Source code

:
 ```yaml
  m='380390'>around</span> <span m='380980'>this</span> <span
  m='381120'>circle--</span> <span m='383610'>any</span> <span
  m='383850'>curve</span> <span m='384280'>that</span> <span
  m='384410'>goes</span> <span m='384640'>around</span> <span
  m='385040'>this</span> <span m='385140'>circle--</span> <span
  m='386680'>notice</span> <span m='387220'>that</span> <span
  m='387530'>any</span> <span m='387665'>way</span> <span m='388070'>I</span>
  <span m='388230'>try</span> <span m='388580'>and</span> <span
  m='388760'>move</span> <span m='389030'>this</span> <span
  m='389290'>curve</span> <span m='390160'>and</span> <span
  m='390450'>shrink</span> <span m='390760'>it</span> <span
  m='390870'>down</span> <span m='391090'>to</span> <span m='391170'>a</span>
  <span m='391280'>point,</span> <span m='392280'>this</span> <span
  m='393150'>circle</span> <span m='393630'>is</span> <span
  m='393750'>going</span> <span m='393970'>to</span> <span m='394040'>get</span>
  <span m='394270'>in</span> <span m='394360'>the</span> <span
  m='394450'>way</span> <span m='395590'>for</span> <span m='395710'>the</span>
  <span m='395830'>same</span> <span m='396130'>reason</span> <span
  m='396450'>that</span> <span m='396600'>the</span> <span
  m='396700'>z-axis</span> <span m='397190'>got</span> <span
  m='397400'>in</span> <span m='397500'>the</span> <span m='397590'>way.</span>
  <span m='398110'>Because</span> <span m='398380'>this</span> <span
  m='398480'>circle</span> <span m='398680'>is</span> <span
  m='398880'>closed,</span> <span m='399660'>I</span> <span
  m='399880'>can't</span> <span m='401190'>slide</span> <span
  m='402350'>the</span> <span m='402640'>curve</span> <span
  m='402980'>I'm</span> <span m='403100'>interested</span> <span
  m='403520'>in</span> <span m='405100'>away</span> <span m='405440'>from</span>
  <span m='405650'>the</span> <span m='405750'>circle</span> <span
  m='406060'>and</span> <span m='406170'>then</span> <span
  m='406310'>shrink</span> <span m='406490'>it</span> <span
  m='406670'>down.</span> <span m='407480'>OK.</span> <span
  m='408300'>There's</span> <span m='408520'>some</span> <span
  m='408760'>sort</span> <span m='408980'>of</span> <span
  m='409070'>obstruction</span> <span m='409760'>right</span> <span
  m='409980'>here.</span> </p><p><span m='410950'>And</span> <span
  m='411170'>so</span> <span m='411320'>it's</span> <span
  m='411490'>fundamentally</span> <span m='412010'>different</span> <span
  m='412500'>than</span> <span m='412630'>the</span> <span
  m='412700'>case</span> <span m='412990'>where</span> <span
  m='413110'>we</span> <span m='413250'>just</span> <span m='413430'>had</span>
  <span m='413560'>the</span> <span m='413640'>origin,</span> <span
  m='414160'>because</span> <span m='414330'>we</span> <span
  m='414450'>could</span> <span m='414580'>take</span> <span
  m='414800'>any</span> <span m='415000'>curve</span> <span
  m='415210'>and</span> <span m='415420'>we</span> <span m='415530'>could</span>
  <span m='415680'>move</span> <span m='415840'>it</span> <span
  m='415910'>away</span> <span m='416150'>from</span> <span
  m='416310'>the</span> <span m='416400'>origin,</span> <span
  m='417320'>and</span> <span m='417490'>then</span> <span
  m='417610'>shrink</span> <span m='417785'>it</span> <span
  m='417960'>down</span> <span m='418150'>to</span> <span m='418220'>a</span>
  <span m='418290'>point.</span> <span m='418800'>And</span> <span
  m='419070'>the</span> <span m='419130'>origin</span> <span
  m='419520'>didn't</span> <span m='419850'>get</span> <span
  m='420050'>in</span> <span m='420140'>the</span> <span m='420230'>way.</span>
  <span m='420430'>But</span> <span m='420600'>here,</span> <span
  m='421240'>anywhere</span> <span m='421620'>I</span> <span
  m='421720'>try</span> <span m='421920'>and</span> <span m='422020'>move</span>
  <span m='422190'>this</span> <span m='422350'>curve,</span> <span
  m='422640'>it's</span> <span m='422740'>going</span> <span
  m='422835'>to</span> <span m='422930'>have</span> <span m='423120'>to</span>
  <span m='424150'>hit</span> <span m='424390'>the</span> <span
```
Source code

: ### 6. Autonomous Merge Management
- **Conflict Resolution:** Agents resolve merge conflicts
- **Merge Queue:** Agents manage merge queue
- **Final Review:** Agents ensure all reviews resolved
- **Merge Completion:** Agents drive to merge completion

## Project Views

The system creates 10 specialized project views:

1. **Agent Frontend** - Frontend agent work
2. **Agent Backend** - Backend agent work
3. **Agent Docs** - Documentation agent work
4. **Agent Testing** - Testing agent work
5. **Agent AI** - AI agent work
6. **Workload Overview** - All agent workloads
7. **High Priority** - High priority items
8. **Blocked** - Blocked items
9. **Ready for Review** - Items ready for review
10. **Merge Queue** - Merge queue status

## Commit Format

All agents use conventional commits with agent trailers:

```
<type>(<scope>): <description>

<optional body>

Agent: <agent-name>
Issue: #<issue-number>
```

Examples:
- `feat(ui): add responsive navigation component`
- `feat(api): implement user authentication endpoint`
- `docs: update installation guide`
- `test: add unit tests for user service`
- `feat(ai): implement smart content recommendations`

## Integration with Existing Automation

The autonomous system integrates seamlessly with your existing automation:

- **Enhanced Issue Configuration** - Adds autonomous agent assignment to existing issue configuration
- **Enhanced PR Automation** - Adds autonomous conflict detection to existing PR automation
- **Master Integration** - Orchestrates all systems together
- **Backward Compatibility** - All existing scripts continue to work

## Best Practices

**EXERCISE OBJECTIVE:** Retrieve every line above holding the word "Integration".

**RESULT FOR THIS EXERCISE:**
## Integration with Existing Automation
- **Master Integration** - Orchestrates all systems together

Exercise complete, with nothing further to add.